Approssimativamente, non potevamo scegliere la via più facile per arrivare all’Angelo Mai: il locale più frequentato di zona. Il piano A era di andare con la metro a Circo Massimo, la fermata più comoda per cui avremmo dovuto viaggiare solo 2 minuti. L’unico problema era che avevamo incontrato prima la questione dello pseudo-ascensore alla stazione. Che significa? Ascensore nuovo, strumento brillante, che mi avrebbe portato in cima, ma nessuna risposta dall’altoparlante, né impiegati competenti dell’Atac intorno, così era proprio inutilizzabile. La seconda opzione era di andare a piedi-ruote, ognuno con ciò che ha. Nonostante il fatto che a Roma i marciapiedi scompaiono e ricompaiono a volte in maniera molto casuale, riuscimmo ad arrivare al concerto. Capitammo nel bel mezzo di una lotta tra automobili in un parcheggio e io venni ripescata da un gigante marciapiede per far in modo che ci avvicinassimo alla nostra destinazione. Attraversammo una strada a sei corsie, in parte senza il semaforo che ci difendeva.

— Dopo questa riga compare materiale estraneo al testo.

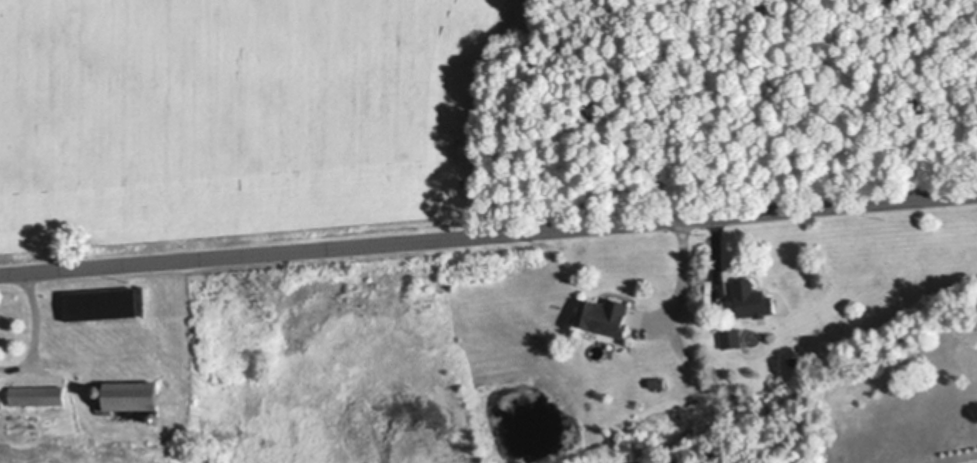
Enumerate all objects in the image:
road: (488, 233)
building: (753, 297)
building: (147, 300)
building: (103, 304)
road: (35, 313)
building: (603, 315)
building: (732, 337)
building: (658, 381)
building: (100, 391)
building: (132, 393)
building: (38, 394)
building: (1, 402)
building: (157, 417)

Quando arrivammo io sentivo di essermi presa tutti i meriti del nostro cammino avventuroso, perché avevo un biglietto gratis (le mie preghiere vanno ai bar e club ungheresi che dovrebbero imparare dai loro amici romani). Oltretutto, andavamo a conoscere alcune fantastiche persone al di fuori del nostro magico trio. Per me, se c’è un’opportunità di spendere tempo prezioso con la gente del posto è la cosa migliore. Si esce sempre vincenti. Così le difficoltà non hanno possibilità di essere notate, perché sembrerà che non ci siano, se questi tipi di impulsi sono intorno a loro.